First introduced as the leader of the school’s Dungeons and Dragons club and a heavy metal fan, it’s not surprising that the more popular kids stereotype him as a burnout responsible for Chrissy’s (Grace Van Dien) death. Realizing he’s innocent, however, the gang helps protect Eddie from Jason (Mason Dye) and others before Eddie eventually teams up with Nancy (Natalia Dyer), Steve (Joe Keery), Robin (Maya Hawke) and Dustin (Gaten Matarazzo) and the rest of Hawkins' heroes as they take on Vecna and the Upside Down.
In the finale, sadly, Eddie’s time on the series is cut short when he and Dustin find themselves surrounded by demobats. In an effort to save Dusin -- as well as the others -- Eddie sacrifices himself as he takes on the creatures, fighting back with an epic Metallica guitar solo. The evils of the Upside Down prove to be too powerful, leaving the D&D master dying on the ground.
“I didn’t run this time, right?” Eddie says before succumbing to his injuries.
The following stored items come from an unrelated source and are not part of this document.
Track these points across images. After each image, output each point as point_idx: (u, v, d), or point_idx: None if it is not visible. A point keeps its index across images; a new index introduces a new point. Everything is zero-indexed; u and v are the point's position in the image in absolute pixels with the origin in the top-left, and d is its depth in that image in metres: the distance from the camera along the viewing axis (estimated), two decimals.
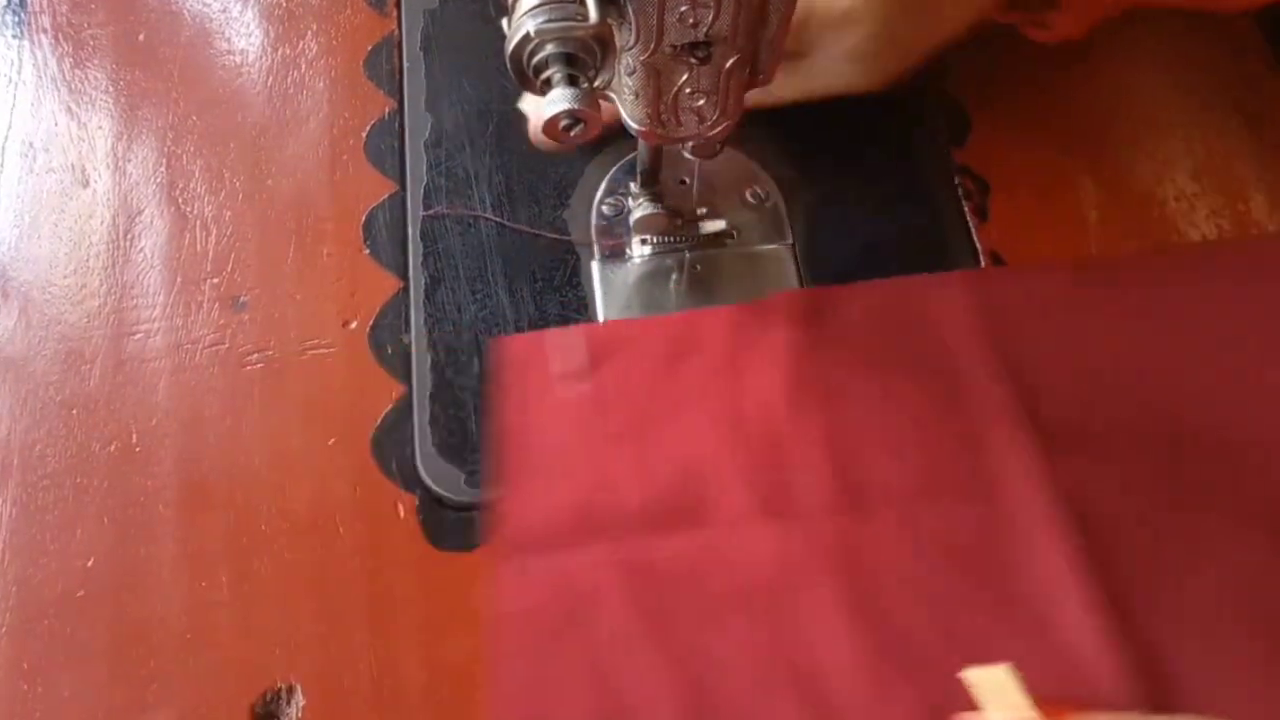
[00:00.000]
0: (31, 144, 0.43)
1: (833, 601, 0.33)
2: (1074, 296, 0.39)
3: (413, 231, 0.41)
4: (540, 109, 0.27)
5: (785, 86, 0.38)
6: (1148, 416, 0.36)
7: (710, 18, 0.27)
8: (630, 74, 0.30)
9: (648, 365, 0.37)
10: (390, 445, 0.37)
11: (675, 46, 0.28)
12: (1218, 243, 0.41)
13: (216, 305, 0.40)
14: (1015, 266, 0.40)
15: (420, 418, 0.37)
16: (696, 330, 0.38)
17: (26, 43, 0.45)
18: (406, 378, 0.38)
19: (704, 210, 0.40)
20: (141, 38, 0.45)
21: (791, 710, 0.31)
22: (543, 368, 0.37)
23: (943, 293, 0.38)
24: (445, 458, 0.37)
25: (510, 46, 0.26)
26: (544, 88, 0.27)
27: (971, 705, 0.30)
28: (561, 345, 0.37)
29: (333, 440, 0.37)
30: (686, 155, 0.36)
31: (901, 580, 0.33)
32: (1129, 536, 0.34)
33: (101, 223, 0.41)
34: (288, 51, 0.45)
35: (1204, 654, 0.32)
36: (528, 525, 0.34)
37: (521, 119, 0.42)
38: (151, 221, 0.41)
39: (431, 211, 0.41)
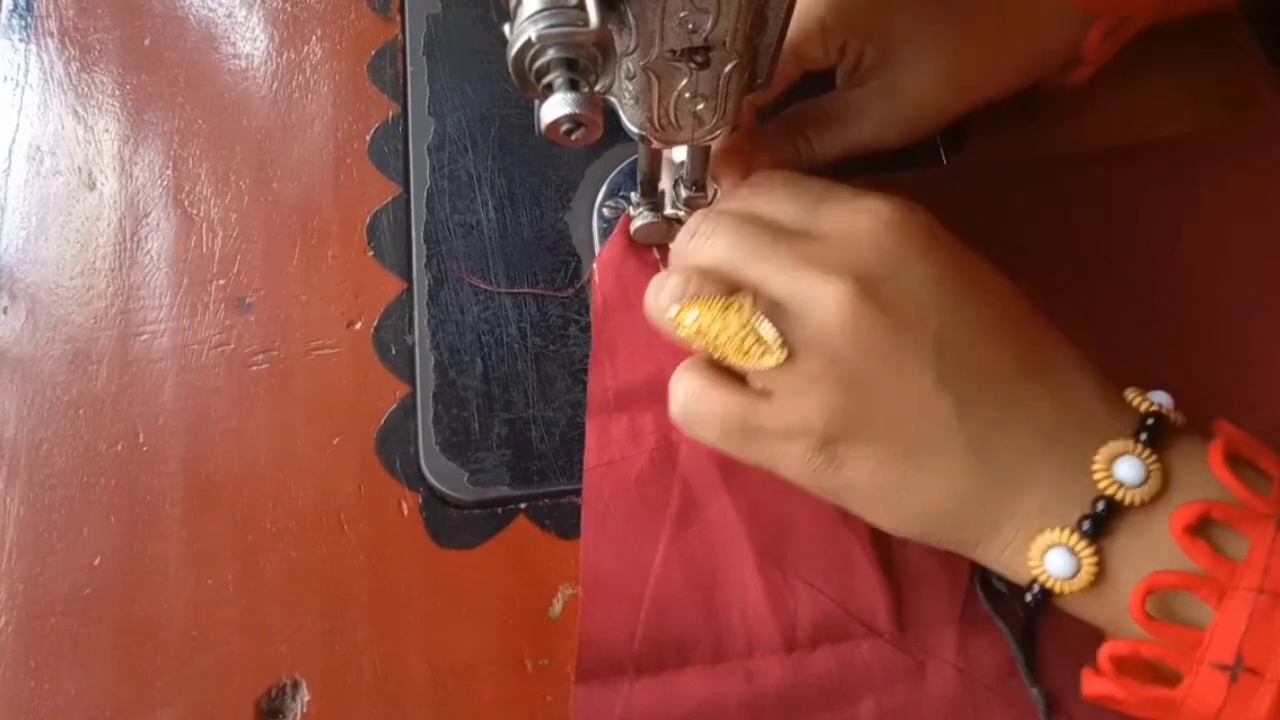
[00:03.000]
0: (38, 147, 0.43)
1: None
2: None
3: (416, 234, 0.41)
4: (541, 114, 0.28)
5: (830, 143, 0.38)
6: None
7: (709, 23, 0.28)
8: (630, 78, 0.30)
9: None
10: (394, 444, 0.37)
11: (674, 51, 0.29)
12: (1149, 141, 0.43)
13: (222, 306, 0.40)
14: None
15: (424, 417, 0.38)
16: None
17: (33, 46, 0.46)
18: (410, 378, 0.39)
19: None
20: (147, 42, 0.46)
21: (858, 549, 0.34)
22: (642, 247, 0.40)
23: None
24: (448, 456, 0.37)
25: (512, 52, 0.27)
26: (545, 92, 0.27)
27: None
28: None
29: (337, 439, 0.38)
30: (681, 207, 0.38)
31: None
32: None
33: (108, 225, 0.42)
34: (292, 56, 0.45)
35: None
36: (611, 388, 0.37)
37: (523, 123, 0.43)
38: (158, 224, 0.42)
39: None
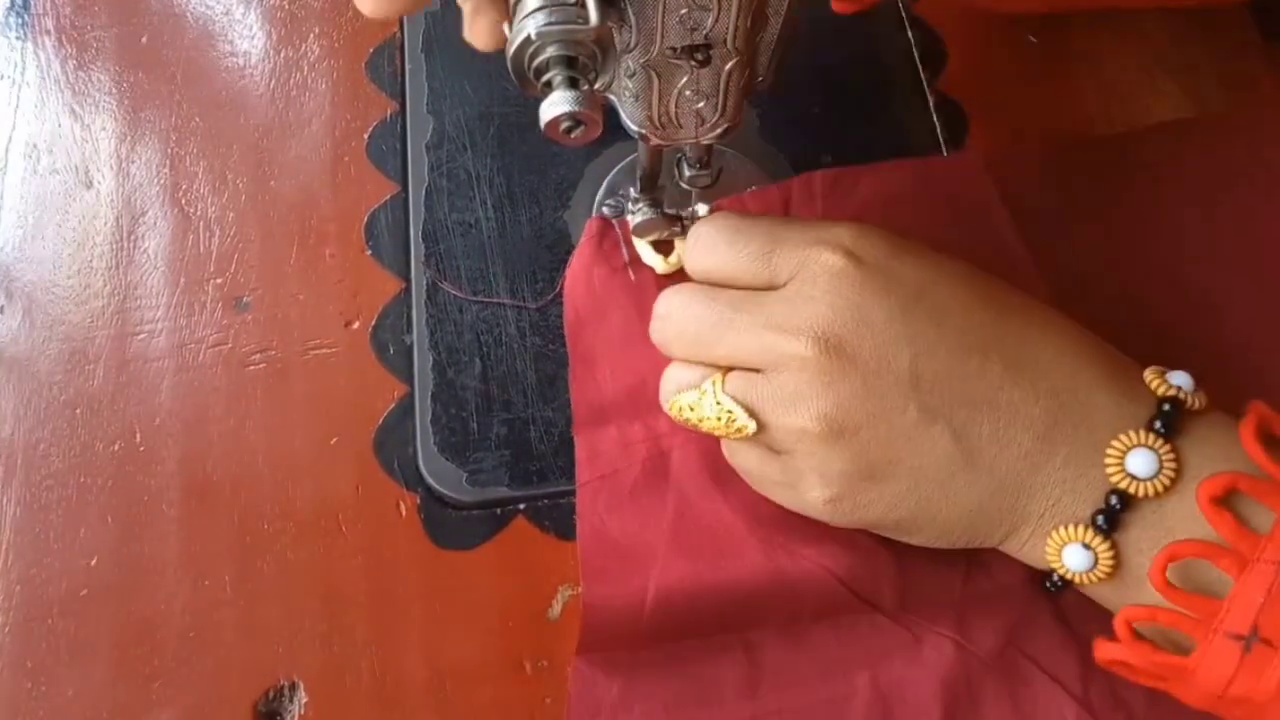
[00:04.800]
0: (35, 145, 0.43)
1: None
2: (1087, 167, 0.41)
3: (414, 232, 0.41)
4: (541, 112, 0.27)
5: None
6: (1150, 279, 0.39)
7: (709, 20, 0.27)
8: (630, 76, 0.30)
9: None
10: (392, 445, 0.37)
11: (675, 49, 0.28)
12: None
13: (219, 305, 0.40)
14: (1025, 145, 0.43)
15: (422, 417, 0.38)
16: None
17: (30, 44, 0.45)
18: (408, 378, 0.38)
19: (705, 214, 0.41)
20: (144, 40, 0.45)
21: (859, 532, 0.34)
22: (610, 255, 0.39)
23: (957, 168, 0.40)
24: (447, 457, 0.37)
25: (511, 49, 0.26)
26: (545, 90, 0.27)
27: None
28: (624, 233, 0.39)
29: (335, 440, 0.37)
30: (684, 185, 0.37)
31: None
32: None
33: (105, 224, 0.41)
34: (290, 54, 0.45)
35: None
36: (596, 402, 0.37)
37: (522, 121, 0.43)
38: (155, 222, 0.41)
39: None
Later, Dustin tells Eddie’s uncle, who continues to proclaim his nephew’s innocence, that he died a hero.
While fans were crushed by Eddie’s heroic death, Quinn says it couldn’t have happened any other way. “It feels like the perfect crescendo to this kind of crazy sequence,” he says of the way things played out in the finale. “The inventiveness to come up with that and the bravery to put it in is kind of, it’s well done by the Duffer Brothers.”
Luckily for the actor, he knew how to play the guitar, so when it came to that Metallica moment, Quinn was able to make it look believable on screen. “I’ve played guitar since I was quite young. So, I had the foundations to take most of it,” he shares. “But yeah, it’s great fun. Who wouldn’t wanna kind of be a rockstar for an afternoon?”
As for Dustin’s scene with Eddie’s uncle, Quinn says “it’s so beautiful.”
“I think that they both did that scene so delicately and it was gorgeous,” he says of his co-stars. “The pill that people are kind of finding hard to swallow is the fact that people don’t know that he dies a hero. He dies a villain and I think the kind of tenderness in the fact that Eddie’s uncle knows that he wasn’t that person is very touching.”
Although Quinn’s time on the series is over, he’s come out of it with great experiences and a newfound family. “They’re really nice people, and it was everything that you’d expect,” he said of his new co-stars. “It’s a good thing to go somewhere strange with a bunch of strangers and then leave that place with really dear friends.”